Hepatic Insufficiency - Nutropin Depot (somatropin (rdna origin) for inj) has not been studied in
patients with hepatic insufficiency. A reduction in clearance of rhGH formulated
for daily administration has been noted in patients with severe liver dysfunction.
The clinical significance of this decrease is unknown.
IGF-I levels peaked between 1.5 and 3.5 days postdose and remained above baseline for approximately 16 to 20 days, confirming GH activity for an extended period. Repeated dosing of Nutropin Depot (somatropin (rdna origin) for inj) over 6 months showed no progressive accumulation of IGF-I (as shown in Figure 2) or IGF-binding protein 3 (IGFBP-3).
Figure 2: Repeated-Dose Mean (SD) IGF-I Concentrations in
Pediatric GHD Patients
Pediatric Growth Hormone Deficiency (GHD)
In two multicenter, open-label clinical studies in prepubertal children (mean
age (± SD) 7.4+2.8) with idiopathic or organic GHD previously untreated
with rhGH, 91 patients were treated with Nutropin Depot (somatropin (rdna origin) for inj) at 1.5 mg/kg once monthly
or 0.75 mg/kg twice monthly by subcutaneous injection for up to six months.
(See DOSAGE AND ADMINISTRATION for the number
of injections required per dose.) The mean prestudy growth rate was 4.8±2.4
cm/yr (n=89). The dose-pooled, mean 6-month annualized growth rate on Nutropin
Depot therapy was 8.4±2.2 cm/yr (n=89).
Seventy-six patients continued treatment in an extension study. For patients
who completed 12 months the mean growth rate was 7.8±1.9 cm/yr for the
two dose groups combined (n=69). Mean height SD score changed from -3.0±1.0
prestudy to -2.5±0.9 at Month 12 (n=69). The mean 0 to 12 month change
in bone age was 1.0±0.4 years (n=63). During the long-term extension
study, fourteen of seventy-five (19%) patients discontinued due to dissatisfaction
with growth response. Historical studies of GHD children treated with daily
Protropin® (somatrem for injection) or Nutropin® [somatropin (rDNA origin)
for injection] injections for 12 months at 0.3 mg/kg weekly had the following
mean values: baseline growth rate 3.6 to 4.8 cm/yr; first year growth rate 10.1
to 11.3 cm/yr; first year change in bone age 1.1 to 1.5 years.

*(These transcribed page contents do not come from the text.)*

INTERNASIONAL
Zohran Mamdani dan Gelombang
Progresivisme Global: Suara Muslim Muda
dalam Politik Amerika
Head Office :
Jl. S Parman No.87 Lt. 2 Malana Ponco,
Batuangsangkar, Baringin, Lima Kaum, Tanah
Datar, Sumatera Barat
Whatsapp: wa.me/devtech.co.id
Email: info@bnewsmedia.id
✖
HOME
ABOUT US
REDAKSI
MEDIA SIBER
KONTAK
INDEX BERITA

In a dose-ranging study, 24 patients previously treated with daily GH (mean
age 9.6±2.2 years; mean duration of prior GH therapy 2.8±1.6 yr,
range 0.9 to 6.1 yr) were switched to Nutropin Depot (somatropin (rdna origin) for inj) therapy at the above doses.

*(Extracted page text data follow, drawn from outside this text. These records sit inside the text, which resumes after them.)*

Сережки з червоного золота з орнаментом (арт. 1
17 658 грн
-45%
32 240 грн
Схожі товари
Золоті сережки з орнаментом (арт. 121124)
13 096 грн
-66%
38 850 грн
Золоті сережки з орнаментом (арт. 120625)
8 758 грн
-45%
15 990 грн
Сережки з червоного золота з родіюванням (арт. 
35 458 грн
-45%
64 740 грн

The mean growth rate on previous treatment was 8.2±3.0 cm/yr (range 3.2
to 13.1 cm/yr) and on Nutropin Depot (somatropin (rdna origin) for inj) was 5.1±2.0 cm/yr (range 2.4 to
9.6 cm/yr). During a long-term extension study, four of ten previously treated
patients discontinued due to dissatisfaction with growth response. Historical
studies of GHD children (n=181) treated with daily Protropin or Nutropin at
a dose of 0.3 mg/kg weekly had the following mean growth rates: first year growth
rate 9.7 to 11.4 cm/yr; second year growth rate 8.1 to 8.9 cm/yr; third
year growth rate 7.5 to 7.8 cm/yr; fourth year growth rate 6.6 to 7.1 cm/yr.